Happify is expanding into mental health research with the launch of a new program called Happify Labs. As a result, the New York-based startup will team with academic researchers to conduct clinical trials on interventions related to positive psychology and neuroscience. Additionally, the program will provide researchers with access to data from Happify users so they could conduct large-scale analysis of well-being interventions.

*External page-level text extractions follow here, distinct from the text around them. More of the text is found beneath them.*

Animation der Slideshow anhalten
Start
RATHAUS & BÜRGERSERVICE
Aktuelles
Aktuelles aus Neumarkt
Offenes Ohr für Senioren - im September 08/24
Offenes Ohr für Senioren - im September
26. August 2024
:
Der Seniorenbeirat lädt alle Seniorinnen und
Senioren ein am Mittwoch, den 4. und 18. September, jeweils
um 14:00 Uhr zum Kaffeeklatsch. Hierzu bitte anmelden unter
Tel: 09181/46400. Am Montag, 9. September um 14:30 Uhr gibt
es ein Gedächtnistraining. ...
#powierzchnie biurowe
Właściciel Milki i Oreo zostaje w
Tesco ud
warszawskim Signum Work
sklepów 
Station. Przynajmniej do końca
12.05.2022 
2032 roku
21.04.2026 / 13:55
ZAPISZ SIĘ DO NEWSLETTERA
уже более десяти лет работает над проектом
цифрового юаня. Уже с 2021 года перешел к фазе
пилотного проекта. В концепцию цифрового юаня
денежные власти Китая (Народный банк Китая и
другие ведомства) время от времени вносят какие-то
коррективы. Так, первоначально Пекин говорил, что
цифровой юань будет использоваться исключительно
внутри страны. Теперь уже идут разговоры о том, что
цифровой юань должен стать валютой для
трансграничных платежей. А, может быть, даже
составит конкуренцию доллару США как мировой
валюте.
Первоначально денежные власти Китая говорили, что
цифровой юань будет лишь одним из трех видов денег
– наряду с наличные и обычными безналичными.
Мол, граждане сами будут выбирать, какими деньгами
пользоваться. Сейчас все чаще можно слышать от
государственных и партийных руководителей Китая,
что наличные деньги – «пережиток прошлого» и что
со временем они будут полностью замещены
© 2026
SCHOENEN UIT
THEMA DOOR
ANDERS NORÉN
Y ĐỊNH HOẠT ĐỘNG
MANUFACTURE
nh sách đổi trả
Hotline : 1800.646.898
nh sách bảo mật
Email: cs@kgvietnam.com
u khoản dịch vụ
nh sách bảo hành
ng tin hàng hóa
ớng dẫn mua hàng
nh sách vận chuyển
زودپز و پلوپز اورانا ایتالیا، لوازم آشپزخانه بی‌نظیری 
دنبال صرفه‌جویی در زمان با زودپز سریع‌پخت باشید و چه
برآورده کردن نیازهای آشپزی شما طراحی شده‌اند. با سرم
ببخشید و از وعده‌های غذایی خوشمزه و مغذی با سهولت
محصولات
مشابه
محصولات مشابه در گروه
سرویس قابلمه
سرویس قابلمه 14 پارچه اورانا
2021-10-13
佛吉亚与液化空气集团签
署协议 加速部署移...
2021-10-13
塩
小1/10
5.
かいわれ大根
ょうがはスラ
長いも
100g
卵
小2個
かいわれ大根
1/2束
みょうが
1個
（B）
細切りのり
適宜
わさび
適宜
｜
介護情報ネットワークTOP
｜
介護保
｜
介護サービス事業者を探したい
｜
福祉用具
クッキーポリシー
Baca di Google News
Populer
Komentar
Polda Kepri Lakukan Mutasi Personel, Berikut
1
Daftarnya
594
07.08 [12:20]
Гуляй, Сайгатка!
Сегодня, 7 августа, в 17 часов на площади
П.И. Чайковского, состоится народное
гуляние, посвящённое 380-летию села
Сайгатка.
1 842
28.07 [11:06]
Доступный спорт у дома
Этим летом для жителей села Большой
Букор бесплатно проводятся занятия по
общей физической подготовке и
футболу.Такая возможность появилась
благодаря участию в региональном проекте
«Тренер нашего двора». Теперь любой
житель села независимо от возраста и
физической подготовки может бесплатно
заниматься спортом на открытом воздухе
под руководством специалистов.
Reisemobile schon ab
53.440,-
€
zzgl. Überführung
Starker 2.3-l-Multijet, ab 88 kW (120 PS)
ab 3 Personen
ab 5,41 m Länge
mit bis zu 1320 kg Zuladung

“We have always wanted the information on Happify to be based in science. Happify Labs is the natural progression of that,” said Chief Scientist Acacia Parks, adding that Happify Labs will mark the first time that Happify will be able to test objective data, not just rely on self-reported measures of well-being.

Happify Labs kicks of in partnership with psychologists Sonja Lyubomirsky of the University of California, Riverside; and Judith Moskowitz of Northwestern University’s Feinberg School of Medicine and the Osher Center for Integrative Medicine. The initial study will be partly funded by Moskowitz who seeks to create a well-being intervention for people with Type 2 diabetes; she is leading a program that tests hemoglobin A1c levels in diabetic patients over a four-week period.

“The collaboration with Happify Labs provides a unique opportunity to test our hypotheses about positive emotion and health behavior in a format that is widely accessible,” Moskowitz said in a statement.

Happify was previously featured in one peer-reviewed research paper which explored relationships between usage, language and patient outcomes on Happify. Said study appeared online August 31 in the open-access Journal of Medical Internet Research.